:: Excerpted text ::
___
Bulgarian weightlifter (born 1964)

Aleksandar Varbanov (Александър Върбанов; born May 9, 1964) was a weightlifter for Bulgaria. Alexander has the 9th highest Sinclair ever of 485.78 made up of a 167.5 kg snatch and a 215 kg clean and jerk at under 75 kg in body weight. He earned 10 official world records two still current to this date, 215.5 kg Clean and Jerk and 382.5 kg Total.

== Weightlifting achievements ==
- Bronze medalist in Olympic Games (1988);
- Senior world champion (1983, 1985 and 1986);
- Silver medalist in Senior World Championships (1987);
- Senior European champion (1983, 1985, 1986 and 1987);
- Silver medalist at Senior European Championships (1984 and 1989);
- Silver medalist of the 1984 Friendship Games;
- Silver medalist of the 1985 and 1987 World cup finals;
- Bronze medalist of the 1986 World cup final;
- Third place in the final standings of the World Cup 1985 and 1986
- Second place in the final standings of the World Cup 1987
- Gold medalist of the World Cup tournaments Varna 1982, Varna 1983, Varna 1984, Dobrich 1986, Plovdiv 1988;
- Junior World vice-champion (1981);
- European Junior champion (1982);
- European Junior vice-champion (1981);
- Balkan champion 1982, 1983 and 1985
- Four-time champion of Bulgaria (1982, 1983, 1984, 1985);
- Five times Junior and Youth champion of Bulgaria (1979, 1980, 1981, 1982, 1983);
- Set ten world records during his career.
___
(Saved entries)

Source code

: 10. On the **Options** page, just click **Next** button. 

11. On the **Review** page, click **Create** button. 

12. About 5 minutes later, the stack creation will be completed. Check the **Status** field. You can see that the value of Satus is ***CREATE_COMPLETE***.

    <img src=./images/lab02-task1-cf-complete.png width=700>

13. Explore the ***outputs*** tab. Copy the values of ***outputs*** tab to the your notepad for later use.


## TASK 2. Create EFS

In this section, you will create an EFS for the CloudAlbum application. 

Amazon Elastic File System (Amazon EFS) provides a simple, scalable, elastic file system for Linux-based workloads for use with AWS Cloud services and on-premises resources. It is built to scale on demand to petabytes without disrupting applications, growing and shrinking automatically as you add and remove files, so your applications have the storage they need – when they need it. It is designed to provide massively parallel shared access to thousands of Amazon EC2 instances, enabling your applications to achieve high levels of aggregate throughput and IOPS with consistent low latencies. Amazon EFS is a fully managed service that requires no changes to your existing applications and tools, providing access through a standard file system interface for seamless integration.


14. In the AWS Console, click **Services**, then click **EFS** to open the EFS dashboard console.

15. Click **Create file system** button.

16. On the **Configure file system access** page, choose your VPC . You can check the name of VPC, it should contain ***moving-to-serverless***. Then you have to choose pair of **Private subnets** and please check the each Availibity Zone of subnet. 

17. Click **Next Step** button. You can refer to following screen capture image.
___
:: Work request 1 ::
Please answer these from the profile of Aleksandar Varbanov:
(a) In what year did he win a bronze medal at the Olympic Games?
(b) What snatch weight is part of his Sinclair total of 485.78?
(c) In which years was he Balkan champion?
:: Work request 2 ::
Pick up the profile of Aleksandar Varbanov after its final line and carry it on.
The records play no part in what is asked here.

:: Response box 1 ::
(a) 1988
(b) 167.5 kg
(c) 1982, 1983 and 1985

:: Response box 2 ::
== Career bests ==
- Clean and jerk: 200.0 kg on September 13, 1984, in Varna in class to 67.5 kg.
- Clean and jerk: 215.5 kg on May 12, 1987, in Seoul in the class to 75 kg.
- Total (snatch + clean and jerk): 382.5 kg on February 20, 1988, in Plovdiv in the class to 75 kg.